In a recent nationally reported case of a classic baby mix-up at birth, that fact in itself is not a new occurrence nor was it really noteworthy. However, the particular background details have proven otherwise. This situation was just ripe and ready to happen as "man-made" planning in birthing test-tube babies was just that, a "man-made" creation is by human design fraught with "man-made" frailties.
In this case the string of controversial moral decisions and missteps began early in deciding to have a test-tube baby by ordering from a mail-order house catalog of genetic materials, birthing the child and then the shock of discovering that the baby was the wrong flavor, chocolate instead of vanilla. There is no disparaging humour suggested here, but there is ironic sarcasm since "man-made" means just that and meddling into human genetics has its risks as well as rewards. Genome engineering has enabled many women to gestate babies to term as human obstetrics has evolved to offer mothers a range of conception choices. Sometimes, things don't go as planned.
As this birth, in itself, is a mixed blessing with a new life and loved by both parents, major socio-cultural implications have arisen in both parents' minds. They now have a mixed race child who will be raised within a predominantly white community where they live. They are deeply concerned about their child's "skin color" raising the hackles of racial prejudice based upon their own experiences and interactions about sexual preferences growing up as lesbians. Okay, now it's time out here!
1. First of all, the United States is not Qatar or Saudi Arabia or Iran where the Queran's Sharia laws dominate societal mores and lesbians are an offense against the religious morals of society and stoned to death.
2. Secondly, the United States is not a slave society anymore nor does it have an intolerable society that harbors prejudice against minorities.
3. Thirdly, the United States has a mixed race President and it sure didn't stop him from getting into the top job in racially diverse American society.
My recommendation to those parents: Let's stop the "Wah-Wah!" and "Oh Poor Me!" You made your decisions to get married, to have a child, to live where you want. I see no one, anywhere, that blocked, attacked or stopped you from your lifestyle choices. The imagined concerns for prejudicial animus to any minority group are virtually non-existent and absurd in the United States and are a rich, red herring to create a legal subterfuge of created damages in order to collect monetary retribution from the clinic.
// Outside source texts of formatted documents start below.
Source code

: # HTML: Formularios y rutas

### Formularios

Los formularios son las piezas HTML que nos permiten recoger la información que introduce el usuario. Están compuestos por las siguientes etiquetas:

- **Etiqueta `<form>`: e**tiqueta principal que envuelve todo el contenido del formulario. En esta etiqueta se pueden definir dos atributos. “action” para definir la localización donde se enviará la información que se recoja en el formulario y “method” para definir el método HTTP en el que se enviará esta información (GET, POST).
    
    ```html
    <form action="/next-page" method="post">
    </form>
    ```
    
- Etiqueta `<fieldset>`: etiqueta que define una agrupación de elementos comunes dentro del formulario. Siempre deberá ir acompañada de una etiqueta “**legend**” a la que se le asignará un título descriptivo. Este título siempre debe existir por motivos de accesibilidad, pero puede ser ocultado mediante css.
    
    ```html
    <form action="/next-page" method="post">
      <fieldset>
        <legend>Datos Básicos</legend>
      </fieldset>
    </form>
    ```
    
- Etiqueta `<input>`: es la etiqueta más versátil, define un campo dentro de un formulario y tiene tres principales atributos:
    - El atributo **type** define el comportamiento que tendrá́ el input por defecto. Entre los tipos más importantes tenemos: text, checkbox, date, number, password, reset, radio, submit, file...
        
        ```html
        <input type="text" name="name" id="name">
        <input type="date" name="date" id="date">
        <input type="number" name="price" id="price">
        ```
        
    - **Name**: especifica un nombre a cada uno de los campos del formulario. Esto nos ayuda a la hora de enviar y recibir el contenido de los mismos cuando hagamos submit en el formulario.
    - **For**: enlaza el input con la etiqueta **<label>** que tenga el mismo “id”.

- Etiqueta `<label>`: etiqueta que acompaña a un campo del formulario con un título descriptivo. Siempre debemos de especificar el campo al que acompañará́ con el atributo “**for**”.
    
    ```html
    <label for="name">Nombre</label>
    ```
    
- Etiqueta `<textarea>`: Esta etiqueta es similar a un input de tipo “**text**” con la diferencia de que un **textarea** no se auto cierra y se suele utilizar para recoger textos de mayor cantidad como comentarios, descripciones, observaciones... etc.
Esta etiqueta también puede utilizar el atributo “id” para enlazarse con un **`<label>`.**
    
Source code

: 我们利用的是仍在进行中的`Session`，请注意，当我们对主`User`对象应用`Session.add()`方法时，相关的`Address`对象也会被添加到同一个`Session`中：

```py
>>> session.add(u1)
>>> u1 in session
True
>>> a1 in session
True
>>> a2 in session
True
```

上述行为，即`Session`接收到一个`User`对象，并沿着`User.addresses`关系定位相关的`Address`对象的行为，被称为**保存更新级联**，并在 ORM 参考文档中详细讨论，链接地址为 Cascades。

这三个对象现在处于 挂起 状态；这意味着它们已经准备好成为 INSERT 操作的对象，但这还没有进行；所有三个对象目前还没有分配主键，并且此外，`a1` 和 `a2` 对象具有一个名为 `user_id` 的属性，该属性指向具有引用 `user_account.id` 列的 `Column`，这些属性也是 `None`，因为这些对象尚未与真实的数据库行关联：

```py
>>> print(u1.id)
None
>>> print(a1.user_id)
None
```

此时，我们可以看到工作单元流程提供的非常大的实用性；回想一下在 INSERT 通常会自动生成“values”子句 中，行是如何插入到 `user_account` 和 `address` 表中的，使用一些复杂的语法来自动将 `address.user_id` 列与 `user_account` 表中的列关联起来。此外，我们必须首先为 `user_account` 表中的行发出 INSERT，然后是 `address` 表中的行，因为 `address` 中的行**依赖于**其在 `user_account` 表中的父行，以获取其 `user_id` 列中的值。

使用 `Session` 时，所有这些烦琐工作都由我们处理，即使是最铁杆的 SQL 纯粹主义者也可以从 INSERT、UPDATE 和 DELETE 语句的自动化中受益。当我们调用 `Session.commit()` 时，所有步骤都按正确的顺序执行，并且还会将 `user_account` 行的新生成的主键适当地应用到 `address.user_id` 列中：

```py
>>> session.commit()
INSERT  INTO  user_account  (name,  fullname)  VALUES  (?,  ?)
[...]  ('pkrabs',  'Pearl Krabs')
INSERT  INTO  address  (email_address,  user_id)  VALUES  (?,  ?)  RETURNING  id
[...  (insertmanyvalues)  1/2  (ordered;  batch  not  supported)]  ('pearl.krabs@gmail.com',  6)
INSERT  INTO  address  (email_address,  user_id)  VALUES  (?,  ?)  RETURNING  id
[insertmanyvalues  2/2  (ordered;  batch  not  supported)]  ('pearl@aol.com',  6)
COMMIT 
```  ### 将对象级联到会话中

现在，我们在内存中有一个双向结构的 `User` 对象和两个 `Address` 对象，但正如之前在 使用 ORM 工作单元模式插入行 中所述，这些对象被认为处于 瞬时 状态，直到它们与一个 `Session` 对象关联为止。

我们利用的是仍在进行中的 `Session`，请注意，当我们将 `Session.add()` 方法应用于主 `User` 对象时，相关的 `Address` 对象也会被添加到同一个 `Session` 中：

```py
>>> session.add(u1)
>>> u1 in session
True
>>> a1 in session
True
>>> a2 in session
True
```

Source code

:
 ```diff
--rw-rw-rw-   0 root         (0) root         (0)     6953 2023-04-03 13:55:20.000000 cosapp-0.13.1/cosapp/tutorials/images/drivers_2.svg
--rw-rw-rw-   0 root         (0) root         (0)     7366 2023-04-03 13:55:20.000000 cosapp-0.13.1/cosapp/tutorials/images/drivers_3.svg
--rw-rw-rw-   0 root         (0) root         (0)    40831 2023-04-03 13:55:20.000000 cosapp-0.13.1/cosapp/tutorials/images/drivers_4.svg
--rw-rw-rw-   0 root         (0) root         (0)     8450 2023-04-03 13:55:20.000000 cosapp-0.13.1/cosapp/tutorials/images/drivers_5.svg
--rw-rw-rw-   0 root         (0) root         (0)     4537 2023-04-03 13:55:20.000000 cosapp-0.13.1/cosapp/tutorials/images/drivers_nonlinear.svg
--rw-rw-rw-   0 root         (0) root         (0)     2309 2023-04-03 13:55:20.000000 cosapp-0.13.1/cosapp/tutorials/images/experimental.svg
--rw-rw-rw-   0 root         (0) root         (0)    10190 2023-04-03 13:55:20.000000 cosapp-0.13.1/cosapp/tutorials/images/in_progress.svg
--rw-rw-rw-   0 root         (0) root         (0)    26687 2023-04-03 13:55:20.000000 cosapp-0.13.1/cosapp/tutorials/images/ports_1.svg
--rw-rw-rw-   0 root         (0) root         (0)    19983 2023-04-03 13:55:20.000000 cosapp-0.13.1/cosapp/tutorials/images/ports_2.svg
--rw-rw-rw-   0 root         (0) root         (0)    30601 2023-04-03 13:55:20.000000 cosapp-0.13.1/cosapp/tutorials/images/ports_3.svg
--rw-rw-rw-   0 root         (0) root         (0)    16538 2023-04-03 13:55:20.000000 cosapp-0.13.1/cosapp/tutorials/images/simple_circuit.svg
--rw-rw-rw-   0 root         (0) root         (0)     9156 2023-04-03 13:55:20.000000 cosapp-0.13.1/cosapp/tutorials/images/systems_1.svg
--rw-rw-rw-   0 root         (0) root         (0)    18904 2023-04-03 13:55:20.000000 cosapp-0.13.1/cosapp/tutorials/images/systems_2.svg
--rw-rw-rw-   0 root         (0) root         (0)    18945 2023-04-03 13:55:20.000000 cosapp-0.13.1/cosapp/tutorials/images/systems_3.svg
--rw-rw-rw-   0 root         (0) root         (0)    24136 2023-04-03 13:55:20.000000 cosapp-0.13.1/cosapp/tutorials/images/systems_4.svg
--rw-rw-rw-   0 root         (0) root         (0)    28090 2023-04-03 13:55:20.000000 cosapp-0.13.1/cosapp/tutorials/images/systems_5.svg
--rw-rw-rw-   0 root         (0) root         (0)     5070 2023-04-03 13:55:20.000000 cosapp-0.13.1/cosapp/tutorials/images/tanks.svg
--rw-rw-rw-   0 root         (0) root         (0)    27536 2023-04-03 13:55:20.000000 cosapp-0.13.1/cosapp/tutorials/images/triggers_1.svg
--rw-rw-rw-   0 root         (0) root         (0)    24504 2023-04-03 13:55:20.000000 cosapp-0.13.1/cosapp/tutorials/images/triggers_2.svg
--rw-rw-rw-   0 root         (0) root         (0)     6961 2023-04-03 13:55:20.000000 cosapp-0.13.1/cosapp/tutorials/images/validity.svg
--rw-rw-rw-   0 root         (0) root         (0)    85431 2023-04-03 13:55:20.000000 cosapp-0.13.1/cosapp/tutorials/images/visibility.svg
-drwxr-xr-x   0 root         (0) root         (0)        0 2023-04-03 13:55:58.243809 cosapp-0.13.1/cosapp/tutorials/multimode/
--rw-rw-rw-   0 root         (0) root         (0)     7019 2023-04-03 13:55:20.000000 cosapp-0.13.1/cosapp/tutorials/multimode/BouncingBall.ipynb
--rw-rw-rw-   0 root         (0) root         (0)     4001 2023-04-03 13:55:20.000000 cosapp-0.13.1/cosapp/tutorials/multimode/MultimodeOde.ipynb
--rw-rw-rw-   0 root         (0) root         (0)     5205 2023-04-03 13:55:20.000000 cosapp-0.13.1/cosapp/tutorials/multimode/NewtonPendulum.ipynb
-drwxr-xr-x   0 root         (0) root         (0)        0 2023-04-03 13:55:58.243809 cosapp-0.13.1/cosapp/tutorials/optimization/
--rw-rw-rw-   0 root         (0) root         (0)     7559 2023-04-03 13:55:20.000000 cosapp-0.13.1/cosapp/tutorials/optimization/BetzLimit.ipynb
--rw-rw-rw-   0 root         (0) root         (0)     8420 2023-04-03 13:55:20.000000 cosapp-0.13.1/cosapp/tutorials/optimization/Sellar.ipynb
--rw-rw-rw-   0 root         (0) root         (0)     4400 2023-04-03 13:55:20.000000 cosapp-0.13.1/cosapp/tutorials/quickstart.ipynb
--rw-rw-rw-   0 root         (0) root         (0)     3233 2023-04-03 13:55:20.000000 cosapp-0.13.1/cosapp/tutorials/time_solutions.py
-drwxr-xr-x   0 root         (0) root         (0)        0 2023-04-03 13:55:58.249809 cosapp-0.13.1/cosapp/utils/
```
Heaven forbid if any birth defects had developed too!
Please don't select me for the jury box or your case could go south quickly during deliberation as the award would be miniscule even assuming the best possible outcome too. Get a life!
Wednesday, Oct. 1, 2014 | 11:01 p.m.
CLEVELAND — An Ohio woman and her partner have sued a Chicago-area sperm bank after she became pregnant with sperm donated by a black man instead of a white man as she'd intended.
Jennifer Cramblett was five months pregnant and happy with her life in April 2012. She and her partner had married months earlier in New York, and within days of their nuptials she had become pregnant with donor sperm at a fertility clinic in Canton.
Cramblett, 36, and her partner, Amanda Zinkon, 29, were so elated that they called Midwest Sperm Bank LLC outside Chicago to reserve sperm from the same donor in the hope that Zinkon would someday also have a child.
But that's when Cramblett received some disturbing news, says a lawsuit filed Monday against Midwest Sperm Bank in Cook County, Illinois. She learned from an employee at the sperm bank that she had been inseminated with sperm from No. 330, a black donor, and not No. 380, a white donor she and Zinkon, who are white, had chosen.
"How could they make a mistake that was so personal?" Cramblett said during a telephone interview on Wednesday.
According to the lawsuit, her excitement about the pending birth was replaced with "anger, disappointment and fear."
"They took a personal choice, a personal decision and took it on themselves to make that choice for us out of pure negligence," Cramblett said.
Telephone calls to Midwest Sperm Bank were not returned on Wednesday. It's unclear who the sperm bank's attorney is.
Cramblett said she and Zinkon love their 2-year-old daughter, Payton, very much and wouldn't change anything about her. But they are concerned about raising her in the predominantly white community where they live.
The lawsuit said they had moved from Akron to Uniontown for better schools and to be closer to Cramblett's family. She said that as a lesbian she has felt the sting of prejudice but doesn't know what it's like to be mistreated because of her skin color.
The lawsuit says Cramblett also is worried about how Payton will be treated in her "all-white, and often unconsciously insensitive family."
Therapists have recommended that Cramblett, Zinkon and Payton move to a more a racially diverse community with good schools, the lawsuit said.
Cramblett said she decided to sue to prevent the sperm bank from making the same mistake again. The lawsuit says the sperm bank has no electronic record-keeping and no quality controls that would have prevented it from sending the wrong sperm to fertility clinics.
The lawsuit seeks a minimum of $50,000 in damages. Cramblett's attorney, Tim Misny, said some of the compensation would pay for ongoing counseling.